=== YOUR TASK ===
Produce an exact copy of the listing.

=== COLLECTED DATA ===

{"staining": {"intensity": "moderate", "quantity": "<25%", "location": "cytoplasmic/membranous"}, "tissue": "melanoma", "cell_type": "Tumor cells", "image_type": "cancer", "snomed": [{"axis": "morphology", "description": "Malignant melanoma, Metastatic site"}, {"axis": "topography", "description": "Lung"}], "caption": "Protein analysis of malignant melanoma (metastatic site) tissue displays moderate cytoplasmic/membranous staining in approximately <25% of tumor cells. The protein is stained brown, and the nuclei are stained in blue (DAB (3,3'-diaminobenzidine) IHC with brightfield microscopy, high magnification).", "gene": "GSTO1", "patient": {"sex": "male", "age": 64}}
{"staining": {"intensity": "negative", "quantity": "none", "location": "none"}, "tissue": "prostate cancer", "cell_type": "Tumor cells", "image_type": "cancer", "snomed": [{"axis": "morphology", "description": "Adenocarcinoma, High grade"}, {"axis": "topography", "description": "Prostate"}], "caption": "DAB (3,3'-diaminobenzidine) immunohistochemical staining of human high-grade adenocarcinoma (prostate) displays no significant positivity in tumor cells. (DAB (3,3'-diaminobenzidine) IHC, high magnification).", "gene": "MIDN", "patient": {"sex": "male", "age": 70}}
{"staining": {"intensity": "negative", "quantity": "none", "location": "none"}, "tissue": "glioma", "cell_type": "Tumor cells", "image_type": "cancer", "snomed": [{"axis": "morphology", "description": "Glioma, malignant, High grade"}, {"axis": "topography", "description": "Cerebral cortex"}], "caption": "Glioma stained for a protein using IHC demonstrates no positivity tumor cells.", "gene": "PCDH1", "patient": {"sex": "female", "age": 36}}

=== RESULT ===
{"staining": {"intensity": "moderate", "quantity": "<25%", "location": "cytoplasmic/membranous"}, "tissue": "melanoma", "cell_type": "Tumor cells", "image_type": "cancer", "snomed": [{"axis": "morphology", "description": "Malignant melanoma, Metastatic site"}, {"axis": "topography", "description": "Lung"}], "caption": "Protein analysis of malignant melanoma (metastatic site) tissue displays moderate cytoplasmic/membranous staining in approximately <25% of tumor cells. The protein is stained brown, and the nuclei are stained in blue (DAB (3,3'-diaminobenzidine) IHC with brightfield microscopy, high magnification).", "gene": "GSTO1", "patient": {"sex": "male", "age": 64}}
{"staining": {"intensity": "negative", "quantity": "none", "location": "none"}, "tissue": "prostate cancer", "cell_type": "Tumor cells", "image_type": "cancer", "snomed": [{"axis": "morphology", "description": "Adenocarcinoma, High grade"}, {"axis": "topography", "description": "Prostate"}], "caption": "DAB (3,3'-diaminobenzidine) immunohistochemical staining of human high-grade adenocarcinoma (prostate) displays no significant positivity in tumor cells. (DAB (3,3'-diaminobenzidine) IHC, high magnification).", "gene": "MIDN", "patient": {"sex": "male", "age": 70}}
{"staining": {"intensity": "negative", "quantity": "none", "location": "none"}, "tissue": "glioma", "cell_type": "Tumor cells", "image_type": "cancer", "snomed": [{"axis": "morphology", "description": "Glioma, malignant, High grade"}, {"axis": "topography", "description": "Cerebral cortex"}], "caption": "Glioma stained for a protein using IHC demonstrates no positivity tumor cells.", "gene": "PCDH1", "patient": {"sex": "female", "age": 36}}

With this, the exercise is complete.